D.B.: Two things appealed to me when I was approached to do “Dark Blue.” The story is unsettling and I feel like I can help tell that tale. Story is everything to me. I believe all of us involved in filmmaking are first and foremost storytellers. And the other reason I am doing this project is Ashley Steele. I have worked with other actors/writer/producers before and I really do love helping young artists make something they can be proud of. She has such a handle on what she wants at a young age, it inspires me.
M.M.: What other films have you worked on and what were they about?

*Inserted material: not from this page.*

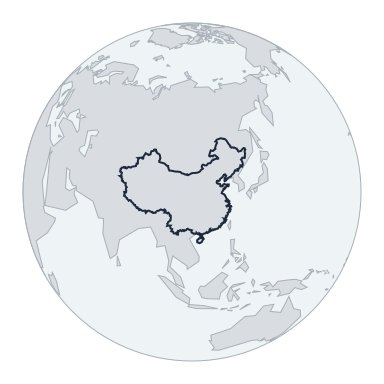 globe centered on China
{"feature_id": "CHN", "entity_name": "China", "entity_type": "country or territory", "adm_level": 0, "iso_a3": "CHN", "parent_name": "Asia", "parent_adm1": "", "projection": "orthographic", "projection_center": [106.815, 35.887], "detail": "fine", "context": "on_globe", "style": "outline", "palette": "slate", "viewbox_px": 384, "rotation_deg": 0, "n_neighbors": 0, "source": "natural_earth", "source_scale": "50m", "svg_char_len": 17163}
<svg xmlns="http://www.w3.org/2000/svg" viewBox="0 0 384 384"><circle cx="192" cy="192" r="169" fill="#eef3f6" stroke="#a8b0b8"/><path d="M347.4,257.4L347.1,258.2L347.0,258.5L347.4,257.4ZM291.6,55.5L280.2,48.9L279.3,47.9L276.5,46.6L277.3,48.0L278.6,49.3L270.0,50.3L271.0,59.1L276.9,64.4L271.2,61.6L286.2,73.9L290.3,82.3L282.2,71.4L278.7,69.3L279.8,74.0L276.5,72.9L275.1,74.7L271.0,73.1L266.6,67.4L263.9,66.4L264.8,69.8L261.4,70.8L260.4,65.8L254.2,67.0L245.7,58.7L246.4,48.3L238.2,44.0L229.9,34.7L227.3,35.0L222.4,32.2L217.6,31.6L217.4,30.5L213.7,31.1L214.7,32.3L213.5,33.1L210.7,33.0L210.0,31.4L211.3,31.2L209.7,30.7L210.5,30.0L208.5,30.3L208.0,28.6L204.4,30.2L200.6,28.8L201.4,27.8L206.6,28.0L221.5,27.4L223.9,27.2L222.1,26.2L207.3,23.8L207.6,23.8L220.5,25.5L233.2,28.1L245.6,31.8L257.8,36.4L269.5,41.9L280.8,48.3L291.6,55.5ZM202.8,23.4L203.3,23.4L197.5,23.3L200.1,23.8L198.1,24.0L198.7,24.9L192.9,24.8L186.9,24.4L186.1,23.8L183.4,23.7L179.5,24.6L173.5,24.2L161.7,25.8L161.4,25.8L175.1,23.9L188.9,23.1L202.8,23.4ZM350.5,135.4L349.2,132.7L349.6,132.7L350.5,135.4ZM348.7,132.3L349.1,133.0L348.8,132.7L348.7,132.3ZM348.7,132.9L348.7,132.5L348.8,133.3L348.7,132.9ZM348.8,134.1L348.7,133.3L348.7,133.5L348.8,134.1ZM348.5,135.0L348.3,135.2L348.1,134.1L348.5,135.0ZM279.7,50.2L277.7,48.2L278.2,47.6L280.2,49.2L279.7,50.2ZM278.4,52.3L276.5,50.8L279.9,51.7L279.9,52.2L278.4,52.3ZM281.9,68.7L280.9,66.3L283.0,69.1L281.9,68.7ZM275.7,75.2L277.0,76.4L275.7,76.9L275.7,75.2ZM201.9,25.0L200.4,25.0L201.0,24.8L201.9,25.0ZM203.6,25.5L205.5,25.4L206.7,25.6L205.4,25.7L203.6,25.5ZM268.3,75.0L265.8,75.7L267.6,74.0L268.3,75.0ZM201.0,25.7L208.4,26.1L210.3,26.6L207.3,27.5L201.0,25.7ZM263.9,75.4L257.9,77.6L260.4,80.1L250.1,74.5L258.5,74.3L260.3,71.7L261.3,74.2L263.9,75.4ZM216.3,32.8L215.0,31.5L218.6,32.7L216.3,32.8ZM218.9,33.4L231.8,36.9L232.3,39.1L227.9,37.3L230.6,40.5L224.5,39.7L221.6,37.9L222.5,36.5L219.5,37.3L218.9,33.4ZM245.3,71.3L243.2,71.1L244.6,70.3L245.3,71.3ZM213.2,33.5L215.8,33.9L216.4,35.7L211.4,35.3L212.8,34.8L213.2,33.5ZM234.3,41.8L233.9,43.3L228.8,43.0L227.9,43.6L224.4,39.9L234.3,41.8ZM211.2,34.4L208.8,35.1L206.0,34.2L210.8,33.3L211.2,34.4ZM218.7,36.4L218.7,37.3L217.1,36.7L218.7,36.4ZM194.7,32.0L197.7,32.1L198.3,33.1L194.7,32.0ZM208.1,35.5L209.0,35.8L209.6,36.2L207.5,36.6L208.1,35.5ZM221.0,40.2L219.0,39.9L222.2,41.6L218.5,41.8L216.8,39.4L216.0,40.5L214.9,40.5L214.8,38.5L221.0,40.2ZM207.0,38.4L203.6,35.7L197.8,35.1L197.1,34.2L206.6,35.4L207.0,38.4ZM211.6,38.6L208.6,38.2L209.3,37.1L211.7,36.8L211.6,38.6ZM216.7,42.8L222.7,43.2L222.9,43.7L216.7,42.8ZM205.2,38.4L206.1,39.0L204.7,38.4L205.2,38.4ZM213.0,41.6L215.1,41.6L215.2,42.2L213.0,41.6ZM206.0,40.4L204.9,39.5L206.5,39.2L206.0,40.4ZM209.1,41.1L208.8,42.0L207.8,39.6L210.0,41.0L209.1,41.1ZM212.8,42.2L213.5,42.5L211.9,42.1L212.8,42.2ZM200.5,42.5L198.8,39.6L202.4,38.7L203.5,41.6L200.5,42.5ZM63.2,82.7L65.6,80.9L61.4,86.8L58.8,98.9L57.6,101.9L52.5,106.6L46.2,126.4L50.5,124.6L50.2,139.6L53.4,146.3L64.1,136.6L58.9,125.2L63.3,117.4L71.8,121.5L77.1,132.3L79.0,129.6L80.1,118.5L85.9,117.0L81.0,114.4L79.6,118.4L76.5,117.1L77.6,113.4L79.6,112.9L79.3,109.0L69.8,113.1L67.4,117.6L63.7,111.2L59.3,118.2L56.7,118.6L63.2,107.0L66.0,104.4L74.3,89.5L71.0,91.5L62.9,105.9L63.4,103.3L58.8,106.8L62.7,102.1L72.4,86.5L72.1,81.4L63.8,84.4L65.3,81.4L70.2,75.5L81.2,66.6L76.6,74.6L80.4,72.2L88.1,65.3L86.1,68.6L88.7,66.9L87.6,70.0L92.8,70.1L92.7,73.0L101.2,69.3L102.3,70.5L97.0,72.2L93.2,75.3L93.8,83.5L95.8,84.0L101.3,81.1L100.8,84.0L106.0,80.2L109.5,84.0L109.6,76.4L116.1,73.5L121.7,74.0L123.8,71.9L114.6,71.1L111.0,72.1L107.8,75.1L97.8,77.5L96.2,75.6L106.7,68.4L105.6,65.2L114.3,61.6L133.8,64.9L138.6,68.7L132.9,81.2L128.1,81.8L127.7,77.4L122.1,84.2L125.4,82.3L125.0,84.9L131.0,83.4L131.0,85.2L136.8,80.8L137.5,82.9L133.8,85.6L143.3,85.8L146.4,89.9L148.5,89.1L149.9,87.1L152.9,94.0L154.4,93.1L154.0,90.5L156.6,87.2L162.4,84.2L163.1,86.7L161.1,88.1L158.0,95.2L152.6,99.0L153.4,99.8L158.3,97.2L162.2,88.4L165.5,86.0L164.3,90.0L165.0,88.3L166.9,87.9L169.4,90.0L170.9,85.6L190.5,79.3L197.3,83.3L194.1,87.3L208.5,87.0L215.0,92.4L214.6,89.8L221.3,88.6L219.3,86.8L219.6,85.5L235.7,82.6L240.1,84.2L246.6,80.9L246.4,79.7L243.5,78.3L250.1,74.5L260.4,80.1L260.3,82.4L266.9,84.7L265.8,90.0L267.9,95.8L262.9,100.9L265.0,105.4L267.4,105.8L272.0,112.5L273.4,125.7L262.0,113.0L257.8,94.9L258.6,101.9L255.4,99.9L253.8,102.3L254.6,107.5L256.6,108.3L242.3,116.2L238.3,130.6L246.0,129.5L250.7,133.7L252.8,151.4L238.0,175.7L244.1,183.2L244.4,188.3L238.9,191.6L238.3,184.2L232.9,181.7L233.4,177.3L224.3,180.8L224.7,174.6L217.5,180.8L220.1,185.6L227.9,184.5L221.6,193.0L229.4,201.5L230.2,211.6L216.6,229.2L202.9,234.1L202.0,237.1L196.7,233.3L189.4,238.9L199.2,256.5L198.9,261.2L187.2,269.4L187.0,265.9L172.8,255.9L170.0,266.9L180.7,277.2L184.4,287.8L176.0,283.9L172.3,274.3L167.3,270.5L168.8,261.0L164.9,245.6L156.5,247.1L157.3,241.1L150.6,227.1L138.6,228.5L119.5,239.8L116.7,254.2L110.2,258.6L102.9,233.9L103.6,218.5L98.4,217.8L93.0,201.3L76.4,190.6L76.3,185.8L72.7,185.4L69.2,177.9L69.9,170.3L66.8,168.0L65.5,188.1L69.2,190.7L75.3,187.6L74.0,193.9L77.7,202.5L65.6,210.3L44.7,205.4L46.4,193.8L50.0,154.4L52.1,151.8L52.2,151.4L52.5,150.6L49.0,154.3L50.9,147.0L44.8,172.2L42.2,181.4L44.3,205.8L43.2,206.5L45.0,212.6L55.5,218.1L54.7,221.5L47.5,232.7L36.3,240.8L40.0,256.6L42.9,267.6L40.8,267.1L45.4,276.1L39.8,265.3L34.9,254.2L30.8,242.7L27.6,231.0L25.2,219.0L23.7,207.0L23.1,194.8L23.3,182.6L24.4,170.5L26.4,158.5L29.2,146.7L32.9,135.1L37.4,123.8L42.7,112.8L48.8,102.3L55.6,92.2L63.2,82.7ZM78.9,150.5L84.7,156.8L88.8,146.5L91.3,148.3L91.8,144.3L89.0,145.8L91.2,135.6L96.1,136.0L98.8,132.2L97.0,129.9L87.7,131.0L84.6,145.3L80.4,147.1L78.9,150.5ZM104.0,56.3L101.5,58.5L98.6,59.4L98.8,56.8L102.9,55.4L104.0,56.3ZM98.5,61.6L108.9,55.9L109.3,57.6L107.3,57.5L106.5,59.3L103.1,59.7L93.3,67.4L90.1,68.8L92.1,62.5L93.1,63.6L95.6,61.2L98.5,61.6ZM134.9,41.9L139.5,40.4L134.3,45.9L130.7,46.7L130.6,43.9L134.8,41.3L134.9,41.9ZM194.3,27.6L196.4,27.4L196.6,27.8L195.0,28.2L194.3,27.6ZM196.1,32.0L185.5,29.1L187.3,28.6L179.0,28.0L180.5,26.6L185.9,27.0L180.8,25.7L186.3,25.6L182.3,25.0L194.1,25.9L198.8,26.0L192.9,26.3L191.4,27.5L192.1,28.0L197.8,29.8L207.1,31.0L207.1,32.7L204.6,33.6L202.3,33.6L203.1,32.4L199.5,33.2L198.8,31.5L196.1,32.0ZM175.1,48.6L176.9,46.3L169.6,49.4L168.9,47.0L168.1,47.5L165.5,46.2L160.9,45.7L161.4,44.6L159.4,44.9L157.7,44.2L155.1,44.4L155.0,42.5L151.9,42.6L153.7,41.6L148.3,42.4L152.2,41.0L150.3,40.3L147.5,42.0L153.4,33.1L152.8,31.2L150.1,30.5L157.3,28.7L164.4,28.4L170.4,29.6L170.0,32.0L173.3,31.0L174.1,31.9L171.1,32.3L176.1,32.3L176.0,33.3L181.3,35.5L188.7,35.4L190.8,36.4L187.9,36.9L192.1,37.6L188.0,39.4L189.4,40.2L186.8,43.1L180.2,44.0L182.4,44.9L180.5,47.3L175.1,48.6ZM199.5,43.2L191.9,44.4L187.7,43.8L194.0,39.2L193.3,38.2L197.2,35.6L203.1,36.7L201.4,37.3L201.2,38.1L199.5,37.4L200.7,38.6L198.4,39.6L198.8,40.8L196.2,40.8L199.5,43.2ZM59.5,101.7L59.1,103.5L59.3,105.5L56.5,108.0L59.5,101.7ZM65.8,91.0L66.0,92.0L62.0,96.0L62.4,94.3L65.8,91.0ZM69.5,89.3L66.3,91.7L68.2,89.4L69.5,89.3ZM97.5,73.1L98.1,74.1L96.8,75.0L94.9,75.4L97.5,73.1ZM153.4,58.8L155.1,57.3L156.1,57.4L161.8,55.4L162.8,57.2L159.7,59.2L153.4,58.8ZM61.3,136.7L58.4,137.0L58.8,134.9L59.7,135.2L61.3,136.7ZM55.8,121.8L55.4,126.7L55.0,122.4L55.8,121.8ZM155.5,60.5L157.7,59.4L156.8,61.0L155.5,60.5ZM163.8,58.5L163.3,60.3L163.6,57.2L163.8,58.5ZM56.3,280.9L59.7,295.0L55.8,290.9L51.8,284.3L48.3,274.3L51.7,275.7L52.4,272.4L56.3,280.9ZM227.1,310.2L232.1,310.4L231.9,310.9L227.1,310.2ZM221.8,308.5L227.6,308.4L220.8,309.8L221.8,308.5ZM229.9,308.3L235.8,306.7L238.4,305.5L237.9,306.7L229.9,308.3ZM217.8,308.7L196.3,308.6L187.8,306.6L189.8,304.6L203.5,305.6L217.8,308.7ZM189.1,304.5L176.1,297.2L158.4,275.5L164.7,276.8L183.2,290.7L182.0,292.6L189.9,298.2L189.1,304.5ZM220.6,293.1L219.3,299.1L207.4,298.7L202.0,297.7L198.3,290.0L200.4,286.1L204.8,286.3L222.0,272.2L228.0,275.4L222.7,281.5L227.6,286.6L220.6,293.1ZM117.3,255.9L120.6,265.6L117.1,265.9L117.3,255.9ZM229.0,261.8L222.1,268.5L228.4,259.7L229.0,261.8ZM232.8,253.5L233.2,256.8L230.4,253.8L232.8,253.5ZM201.8,241.8L197.1,242.4L197.0,240.0L203.0,237.8L201.8,241.8ZM230.7,220.1L230.6,227.4L229.7,229.9L227.6,225.7L230.7,220.1ZM166.9,77.5L157.9,78.0L152.0,80.3L149.7,84.1L149.1,79.2L158.1,75.7L166.9,77.5ZM187.5,78.7L189.4,75.7L191.2,77.1L191.0,78.0L187.5,78.7ZM186.8,76.8L184.4,73.1L187.2,71.5L188.5,74.7L186.8,76.8ZM169.6,66.0L166.8,66.0L167.6,64.6L169.6,66.0ZM269.5,341.9L270.7,340.5L276.6,337.7L273.0,340.1L269.5,341.9ZM251.8,340.4L218.9,350.2L212.0,350.0L214.3,347.7L209.2,340.6L211.6,340.7L210.8,335.2L230.6,328.6L245.0,316.5L255.3,315.6L263.5,306.1L273.9,304.3L270.3,311.4L280.6,312.4L288.9,296.4L293.8,308.7L300.3,310.1L300.6,316.3L283.8,332.5L275.5,337.6L274.5,337.5L270.9,339.6L266.1,341.1L264.6,339.1L261.0,341.1L265.1,337.6L259.6,341.2L257.6,339.8L251.8,340.4ZM325.4,289.4L326.5,288.7L327.9,289.1L326.1,290.4L325.4,289.4ZM344.3,263.9L344.5,264.1L343.4,266.0L344.3,263.9ZM347.0,258.5L345.8,260.9L347.4,257.4L347.0,258.5ZM333.3,276.5L333.8,276.8L333.2,277.6L333.3,276.5ZM332.9,276.7L333.8,274.7L333.5,276.1L332.9,276.7ZM327.8,273.7L328.6,272.3L328.9,272.7L327.8,273.7ZM239.6,309.7L246.8,304.6L250.6,303.8L239.6,309.7ZM326.7,272.8L324.7,273.9L325.0,273.0L326.7,272.8ZM327.0,270.8L326.8,269.7L327.9,271.6L327.0,270.8ZM323.2,270.5L325.6,271.1L322.9,271.0L323.2,270.5ZM321.7,271.7L319.9,271.8L320.1,271.3L321.7,271.7ZM300.2,283.2L307.1,287.3L301.3,289.6L294.9,287.6L289.6,293.4L277.6,296.2L280.4,292.9L278.9,289.3L266.3,290.5L263.8,288.3L268.3,285.6L259.9,284.9L269.1,282.0L272.9,286.8L278.0,281.3L286.8,280.1L295.3,279.3L301.9,281.0L300.2,283.2ZM269.0,294.2L270.6,293.8L269.2,295.7L269.0,294.2ZM316.5,270.7L319.1,271.9L318.7,272.7L317.4,273.0L316.5,270.7ZM303.4,279.5L310.6,272.1L312.2,271.5L307.4,278.6L303.4,279.5ZM308.9,269.9L312.2,269.1L313.8,270.9L313.1,271.9L308.9,269.9ZM250.2,292.3L249.8,293.9L247.4,293.0L250.2,292.3ZM253.4,290.9L260.6,291.5L252.7,292.4L253.4,290.9ZM231.1,287.8L233.2,291.4L240.1,288.4L234.8,292.3L239.4,297.9L237.8,300.3L233.3,294.2L231.6,301.0L228.6,301.1L227.0,295.5L230.0,288.1L233.1,284.9L245.4,282.5L231.1,287.8ZM253.3,286.4L251.4,282.3L252.8,279.1L254.9,281.2L253.3,286.4ZM245.6,272.1L240.4,267.3L235.7,269.7L245.1,261.3L248.6,267.4L245.6,272.1ZM241.1,260.7L236.7,262.9L241.2,258.1L241.1,260.7ZM235.5,261.2L235.0,257.4L238.5,257.6L235.5,261.2ZM243.4,260.6L244.1,254.0L245.9,257.7L243.4,260.6ZM233.4,248.8L240.9,254.6L231.2,252.6L230.5,239.7L234.6,239.2L233.4,248.8ZM254.8,192.8L253.6,189.0L257.3,187.6L257.0,190.6L254.8,192.8ZM268.1,180.8L257.9,186.1L249.4,190.7L252.2,192.2L250.6,199.0L246.3,193.3L251.9,185.3L258.4,183.0L259.0,177.3L263.5,172.9L262.0,166.0L263.9,162.7L267.3,168.4L268.1,180.8ZM261.1,163.2L260.1,151.0L267.2,151.6L269.0,154.5L266.5,159.7L262.9,159.0L261.1,163.2ZM262.0,148.3L258.5,147.7L249.7,130.8L249.6,127.5L260.0,140.1L257.3,140.2L258.2,144.4L262.0,148.3ZM244.0,72.5L243.3,71.3L245.1,72.1L244.0,72.5ZM218.4,84.6L219.1,83.0L221.2,83.9L218.4,84.6ZM222.3,79.2L219.4,79.3L222.2,78.1L222.3,79.2ZM212.9,79.9L218.1,78.8L213.6,81.4L212.9,79.9Z" fill="#d9dde1" stroke="#a8b0b8" stroke-width="1"/><path d="M195.2,233.9L194.6,233.5L193.5,233.7L192.4,232.8L191.6,232.6L191.3,231.1L191.9,230.3L190.2,229.8L189.4,229.9L187.8,228.7L186.7,229.2L186.2,230.1L185.4,230.4L184.7,230.2L184.2,230.9L183.3,230.2L183.0,230.7L182.5,230.2L181.6,231.1L180.2,230.1L179.2,231.2L178.1,230.8L177.6,231.4L178.1,232.7L178.0,234.6L176.7,234.4L176.3,232.8L175.0,233.5L173.7,233.4L173.2,231.8L171.2,231.3L172.2,229.1L170.5,228.3L170.1,226.2L170.6,225.6L168.9,225.5L167.2,225.9L167.6,225.0L167.2,223.8L167.8,223.2L168.1,222.1L170.4,220.5L170.2,219.9L170.6,219.6L170.8,218.1L170.7,215.5L170.2,215.3L169.8,215.5L169.4,213.8L168.4,212.6L168.1,212.6L167.4,213.4L165.7,212.5L164.8,212.5L165.7,211.6L165.4,210.7L164.6,211.0L164.6,210.5L165.2,210.1L164.5,209.4L162.7,210.4L160.9,209.4L158.5,210.8L157.2,210.9L155.5,212.3L155.5,212.7L153.7,213.0L152.8,212.8L152.9,212.4L152.1,211.8L151.4,212.0L148.7,210.6L147.6,211.0L145.8,212.9L145.5,212.3L145.9,210.9L145.5,210.5L142.9,210.9L141.7,210.5L140.5,209.5L139.9,209.9L139.4,209.2L138.9,209.7L138.3,208.5L137.0,208.1L137.3,207.3L136.4,207.2L135.2,205.9L135.1,204.9L133.8,204.7L133.1,203.2L131.1,201.4L130.9,200.5L129.5,200.1L128.6,200.7L127.8,199.4L126.8,198.6L126.9,198.0L125.3,196.7L124.9,195.5L124.1,195.6L124.5,193.7L124.2,191.9L124.9,191.9L125.2,192.7L126.0,192.5L126.3,190.5L125.8,189.4L126.1,187.9L126.8,187.2L125.6,185.7L125.5,183.9L125.8,183.2L123.8,182.4L123.0,181.6L123.0,181.1L122.2,181.0L121.8,180.2L122.3,179.3L122.2,178.4L121.5,177.9L121.5,177.3L119.8,176.0L121.5,175.8L121.2,175.1L121.9,172.8L121.0,171.7L120.4,171.8L120.1,171.5L120.6,169.0L121.2,168.9L121.3,168.2L121.9,167.6L123.8,167.5L123.9,167.0L125.5,167.1L125.4,168.1L126.7,168.4L128.4,166.9L130.9,167.6L131.6,166.9L132.5,166.6L135.9,166.1L136.3,164.3L137.2,163.9L137.0,163.4L137.9,163.3L137.9,160.4L138.4,159.2L138.7,158.8L137.8,158.0L141.6,157.6L141.9,158.3L143.0,158.7L143.4,157.9L143.0,157.3L145.7,153.2L147.3,154.2L148.5,154.5L148.6,155.0L150.1,154.6L150.6,154.2L150.9,152.3L151.5,151.2L153.2,151.0L154.3,149.5L156.0,149.7L156.0,150.1L155.7,150.4L156.2,151.0L155.9,151.4L156.8,152.1L156.8,152.6L157.5,153.4L158.3,153.5L159.7,154.7L160.4,158.1L160.0,158.9L160.0,159.6L159.1,161.0L159.3,162.0L164.5,163.5L166.7,165.6L168.0,165.9L167.8,166.6L168.2,166.9L168.6,169.0L169.5,170.7L171.3,170.7L176.1,171.7L177.2,171.5L180.5,172.1L181.8,173.3L183.8,173.8L185.2,174.6L186.9,174.3L186.9,174.9L188.0,175.2L191.9,173.2L197.5,172.7L199.8,171.6L201.0,169.9L202.9,168.7L201.7,166.9L202.0,165.5L202.6,164.8L203.6,164.7L204.3,165.2L206.2,165.5L207.1,164.8L208.0,163.5L210.3,163.1L211.2,162.2L211.8,160.5L213.3,160.1L213.4,159.5L214.0,159.6L216.1,158.6L217.2,158.9L218.2,158.6L218.2,158.1L217.6,157.3L214.9,155.2L213.5,155.4L212.8,156.4L211.6,155.9L210.5,156.1L210.0,156.6L209.3,156.1L209.1,155.4L209.5,155.0L209.5,154.1L210.7,150.4L213.0,151.0L214.0,149.9L215.4,149.1L215.4,148.5L215.0,148.2L216.1,144.6L217.0,143.0L216.6,141.8L215.4,141.5L216.7,139.7L221.0,138.2L223.3,139.0L223.7,138.7L224.8,139.0L226.5,140.6L228.5,143.9L229.5,144.8L229.8,145.8L230.4,146.1L230.6,147.2L231.6,147.7L232.8,147.3L233.7,147.8L234.4,147.6L236.1,148.6L236.7,148.6L237.0,149.3L237.7,149.9L237.8,150.8L238.6,151.6L241.2,150.8L242.0,149.4L243.8,148.0L244.6,148.2L244.6,148.9L245.3,149.6L244.6,151.1L245.1,154.1L244.8,155.3L245.0,156.1L244.6,156.6L244.8,157.6L244.6,158.0L242.3,157.7L241.8,158.9L241.0,159.5L242.2,161.6L242.8,163.5L242.8,165.0L241.7,165.8L242.1,166.0L242.1,166.3L241.3,165.8L241.2,165.4L240.4,165.3L240.5,166.9L239.7,167.2L239.2,168.5L237.5,169.0L238.2,170.0L238.1,170.7L236.0,170.7L235.4,170.2L234.9,170.4L233.9,173.1L231.9,174.8L230.9,176.6L229.6,177.0L227.9,178.1L226.3,180.0L225.7,180.2L225.7,180.7L224.7,181.2L224.5,180.7L225.6,179.9L225.5,179.6L225.8,179.1L224.6,179.3L224.5,178.8L225.0,178.4L224.9,177.8L225.5,177.4L226.2,175.7L225.1,174.5L224.9,174.9L223.7,174.9L222.5,177.1L220.3,178.8L219.6,180.6L218.1,181.1L217.5,180.7L216.9,181.0L216.6,182.4L216.9,183.1L217.8,183.7L220.0,183.9L220.4,184.9L220.2,186.0L221.1,186.4L222.2,186.3L223.1,184.6L224.1,184.0L226.3,184.7L227.2,184.4L228.7,184.5L228.3,185.6L228.6,185.9L228.2,186.3L227.2,186.1L225.4,187.4L224.8,187.4L225.1,188.0L224.7,188.1L224.6,189.0L224.1,189.3L223.8,188.8L223.5,188.9L223.4,189.2L223.8,189.5L222.1,191.8L221.7,193.2L224.5,194.5L226.4,198.0L226.5,199.0L227.8,199.5L228.1,200.3L229.2,200.9L229.3,201.4L229.1,201.5L228.0,201.2L227.1,201.3L225.9,200.8L224.8,201.4L226.4,201.0L226.7,201.5L229.0,202.6L229.5,203.3L229.7,203.7L228.6,204.3L227.5,205.6L226.4,205.8L225.8,206.3L226.5,206.0L226.9,206.5L228.4,205.7L229.5,206.5L230.6,206.7L229.3,208.0L230.2,207.5L230.4,207.8L230.5,208.9L229.9,208.6L229.3,209.1L229.9,209.5L229.6,209.6L229.9,209.8L229.5,210.5L230.0,211.4L229.2,211.8L228.8,211.5L228.4,212.4L227.9,212.6L228.2,212.9L227.7,213.9L227.8,214.4L226.6,216.8L226.2,216.9L225.9,216.3L225.7,216.7L225.3,216.5L226.2,217.7L225.2,218.7L224.4,218.6L224.9,219.0L225.7,218.8L225.8,220.6L224.7,220.5L225.0,221.1L224.2,221.3L224.1,222.1L223.4,222.5L223.5,223.1L222.0,223.3L221.4,223.8L222.0,224.4L221.0,225.7L220.6,225.7L220.4,226.5L220.1,226.1L219.6,226.6L219.1,226.4L218.1,228.5L215.9,229.0L215.5,229.4L214.7,229.2L213.8,229.9L213.2,229.5L213.0,230.2L211.6,230.4L210.4,229.4L210.4,228.7L210.1,228.8L209.7,229.3L210.3,230.2L210.3,231.3L209.3,231.8L209.1,231.4L208.8,232.3L207.8,232.7L207.1,232.2L207.0,232.9L206.0,232.6L205.1,233.5L203.5,233.7L202.3,234.6L201.9,234.3L201.2,235.4L201.8,235.7L201.6,236.2L202.2,236.6L201.8,237.2L200.5,237.1L200.7,236.8L199.8,235.5L200.5,233.9L199.5,233.3L199.5,233.8L198.4,234.1L198.3,233.6L197.4,233.6L196.6,232.8L196.6,233.6L196.1,233.4L195.2,233.9ZM203.3,238.0L203.7,239.0L202.6,240.0L202.1,241.6L201.1,242.5L199.6,243.2L197.3,242.3L197.1,240.2L198.8,238.8L198.6,238.8L198.8,238.5L201.3,237.9L202.5,238.1L202.6,237.7L203.3,238.0ZM229.4,202.1L228.6,202.0L227.7,201.4L228.3,201.4L229.4,202.1ZM231.1,206.3L230.4,206.3L230.2,205.9L231.0,206.0L231.1,206.3ZM226.3,219.9L226.0,220.4L226.0,219.8L226.3,219.9ZM201.5,235.2L202.2,235.0L202.2,235.3L201.5,235.2Z" fill="none" stroke="#1e293b" stroke-width="2"/></svg>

D.B.: I’ve been involved in a diverse collection films. I’ve worked in some fashion on comedies, a documentary, a coming of age sports flick, a film addressing addiction, and most recently a horror/thriller. The last few years have been busy. I acted in two films written and directed by Joseph Pepitone (“The Meat Puppet” and “The Jersey Devil”). I also directed a horror film, “Gravedigger.” All three of these have secured distribution and are currently available online.
M.M.: If you could make any kind of film, with an unlimited budget, what type of movie would you make and why?
D.B.: I would make a movie called “Deserving Clemente.” It was one of the first screenplays I finished. It’s the story of sports talk radio host and his father. It deals with the bond they used to have that centers around baseball and the radio. I know I can’t make it on a small budget and it would have been on the list of things to do if I won Powerball.
M.M.: So far, what has been the most rewarding thing about being involved in the movie industry?
D.B.: The documentary, “The Cohesion Project,” is something I’ve been working for about five years and it has been the project I am most proud of. We are very close to completion and the subject matter is one that has the potential to positively affect many. I have also had the great opportunity to teach. It is one of my great passions. And I have found that students have had such a powerful effect on me as I grow as a filmmaker.
M.M.: Career wise, where do you see yourself in ten years?
D.B.: I expect to have a dozen more films that I can be proud of. I hope I have many people that look to me for inspiration. I look forward to watching many of my students kick butt in their endeavors.
M.M.: Do you have any upcoming projects that you would like to mention?
D.B.: The films I have currently in various stages of production are: “The Cohesion Project” which is about three successful men dealing with the challenges of having CP, “Clean Cut” which is a horror/comedy which just premiered in NYC and “Rock, Paper, Scissors” which is a thriller about a couple forced to go to great lengths to save their marriage. I am also a member of a theater company in Asbury Park, NJ. Asbury Park is becoming the arts hub of the Jersey Shore and I’m lucky to be part of a company like La Strada Ensemble producing original work. We have a one act festival coming up that I’m very involved with. I am directing two pieces, I wrote one and I’m acting in two others. We produce a full season of original theater in Monmouth County.
M.M.: What advice would you give to someone who is aspiring to become a director?
D.B.: Observe everything. The only way you can tell stories that affect people is to recognize what’s around you. Film schools are wonderful but unless you have life experience to draw from, your stories won’t have connections to real audiences. Make movies! Cameras and editing equipment are so reasonably priced that it is worth the investment to have you own gear so you can shoot films instead of talking about it.